Before you finish, make sure every line below has been written out exactly.

Dataset items:
---+---
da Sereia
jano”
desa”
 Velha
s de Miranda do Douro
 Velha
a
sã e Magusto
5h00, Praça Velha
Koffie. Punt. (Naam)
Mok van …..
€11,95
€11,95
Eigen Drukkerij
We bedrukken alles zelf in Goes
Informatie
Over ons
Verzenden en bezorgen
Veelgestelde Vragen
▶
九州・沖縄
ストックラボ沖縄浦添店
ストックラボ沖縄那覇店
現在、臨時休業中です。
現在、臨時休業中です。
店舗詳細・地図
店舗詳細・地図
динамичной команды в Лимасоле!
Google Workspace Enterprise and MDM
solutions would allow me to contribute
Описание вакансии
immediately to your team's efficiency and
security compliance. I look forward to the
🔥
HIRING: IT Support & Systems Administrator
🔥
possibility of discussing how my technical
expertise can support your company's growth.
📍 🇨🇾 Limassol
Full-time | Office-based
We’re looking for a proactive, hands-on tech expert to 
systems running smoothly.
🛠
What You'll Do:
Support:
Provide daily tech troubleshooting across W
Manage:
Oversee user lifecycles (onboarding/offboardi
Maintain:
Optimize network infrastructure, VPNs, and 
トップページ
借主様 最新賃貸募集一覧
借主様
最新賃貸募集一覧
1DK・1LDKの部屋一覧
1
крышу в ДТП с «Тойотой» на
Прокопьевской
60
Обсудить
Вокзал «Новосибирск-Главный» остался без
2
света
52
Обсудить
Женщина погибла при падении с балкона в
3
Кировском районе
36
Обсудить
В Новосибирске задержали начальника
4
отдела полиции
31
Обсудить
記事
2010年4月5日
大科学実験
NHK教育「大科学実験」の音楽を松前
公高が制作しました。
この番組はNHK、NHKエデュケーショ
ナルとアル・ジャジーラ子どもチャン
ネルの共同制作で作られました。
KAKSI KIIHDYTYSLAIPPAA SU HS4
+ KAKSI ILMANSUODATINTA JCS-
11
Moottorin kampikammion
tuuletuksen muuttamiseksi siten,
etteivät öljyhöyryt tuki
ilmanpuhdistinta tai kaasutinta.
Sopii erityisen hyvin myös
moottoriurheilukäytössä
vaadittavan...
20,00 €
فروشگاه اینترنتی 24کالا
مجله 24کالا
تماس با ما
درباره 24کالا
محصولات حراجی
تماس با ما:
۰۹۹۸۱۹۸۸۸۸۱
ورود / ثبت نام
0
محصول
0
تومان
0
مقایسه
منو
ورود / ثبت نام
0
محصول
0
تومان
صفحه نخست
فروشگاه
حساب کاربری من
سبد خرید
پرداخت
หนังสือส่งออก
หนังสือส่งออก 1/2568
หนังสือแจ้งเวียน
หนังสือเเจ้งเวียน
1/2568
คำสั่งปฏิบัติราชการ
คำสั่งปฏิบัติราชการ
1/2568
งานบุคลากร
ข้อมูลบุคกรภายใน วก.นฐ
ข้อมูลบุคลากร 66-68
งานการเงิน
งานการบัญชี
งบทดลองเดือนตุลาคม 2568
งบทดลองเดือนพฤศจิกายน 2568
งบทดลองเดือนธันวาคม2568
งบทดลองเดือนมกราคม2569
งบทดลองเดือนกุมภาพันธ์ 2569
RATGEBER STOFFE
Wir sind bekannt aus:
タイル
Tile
---+---
### [Answer space]
da Sereia
jano”
desa”
 Velha
s de Miranda do Douro
 Velha
a
sã e Magusto
5h00, Praça Velha
Koffie. Punt. (Naam)
Mok van …..
€11,95
€11,95
Eigen Drukkerij
We bedrukken alles zelf in Goes
Informatie
Over ons
Verzenden en bezorgen
Veelgestelde Vragen
▶
九州・沖縄
ストックラボ沖縄浦添店
ストックラボ沖縄那覇店
現在、臨時休業中です。
現在、臨時休業中です。
店舗詳細・地図
店舗詳細・地図
динамичной команды в Лимасоле!
Google Workspace Enterprise and MDM
solutions would allow me to contribute
Описание вакансии
immediately to your team's efficiency and
security compliance. I look forward to the
🔥
HIRING: IT Support & Systems Administrator
🔥
possibility of discussing how my technical
expertise can support your company's growth.
📍 🇨🇾 Limassol
Full-time | Office-based
We’re looking for a proactive, hands-on tech expert to 
systems running smoothly.
🛠
What You'll Do:
Support:
Provide daily tech troubleshooting across W
Manage:
Oversee user lifecycles (onboarding/offboardi
Maintain:
Optimize network infrastructure, VPNs, and 
トップページ
借主様 最新賃貸募集一覧
借主様
最新賃貸募集一覧
1DK・1LDKの部屋一覧
1
крышу в ДТП с «Тойотой» на
Прокопьевской
60
Обсудить
Вокзал «Новосибирск-Главный» остался без
2
света
52
Обсудить
Женщина погибла при падении с балкона в
3
Кировском районе
36
Обсудить
В Новосибирске задержали начальника
4
отдела полиции
31
Обсудить
記事
2010年4月5日
大科学実験
NHK教育「大科学実験」の音楽を松前
公高が制作しました。
この番組はNHK、NHKエデュケーショ
ナルとアル・ジャジーラ子どもチャン
ネルの共同制作で作られました。
KAKSI KIIHDYTYSLAIPPAA SU HS4
+ KAKSI ILMANSUODATINTA JCS-
11
Moottorin kampikammion
tuuletuksen muuttamiseksi siten,
etteivät öljyhöyryt tuki
ilmanpuhdistinta tai kaasutinta.
Sopii erityisen hyvin myös
moottoriurheilukäytössä
vaadittavan...
20,00 €
فروشگاه اینترنتی 24کالا
مجله 24کالا
تماس با ما
درباره 24کالا
محصولات حراجی
تماس با ما:
۰۹۹۸۱۹۸۸۸۸۱
ورود / ثبت نام
0
محصول
0
تومان
0
مقایسه
منو
ورود / ثبت نام
0
محصول
0
تومان
صفحه نخست
فروشگاه
حساب کاربری من
سبد خرید
پرداخت
หนังสือส่งออก
หนังสือส่งออก 1/2568
หนังสือแจ้งเวียน
หนังสือเเจ้งเวียน
1/2568
คำสั่งปฏิบัติราชการ
คำสั่งปฏิบัติราชการ
1/2568
งานบุคลากร
ข้อมูลบุคกรภายใน วก.นฐ
ข้อมูลบุคลากร 66-68
งานการเงิน
งานการบัญชี
งบทดลองเดือนตุลาคม 2568
งบทดลองเดือนพฤศจิกายน 2568
งบทดลองเดือนธันวาคม2568
งบทดลองเดือนมกราคม2569
งบทดลองเดือนกุมภาพันธ์ 2569
RATGEBER STOFFE
Wir sind bekannt aus:
タイル
Tile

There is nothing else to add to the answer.